Please change "ثقافة وفن" to "ثقافة" in the text lines of the records below and write those lines out again with nothing else altered. Leave the pictures out of the answer.

--- Records provided Enclosed Below ---

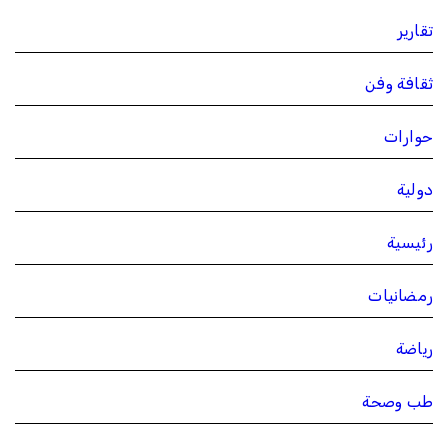
تقارير
ثقافة وفن
حوارات
دولية
رئيسية
رمضانيات
رياضة
طب وصحة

--- End of Enclosed Records provided ---

## Answer space
تقارير
ثقافة
حوارات
دولية
رئيسية
رمضانيات
رياضة
طب وصحة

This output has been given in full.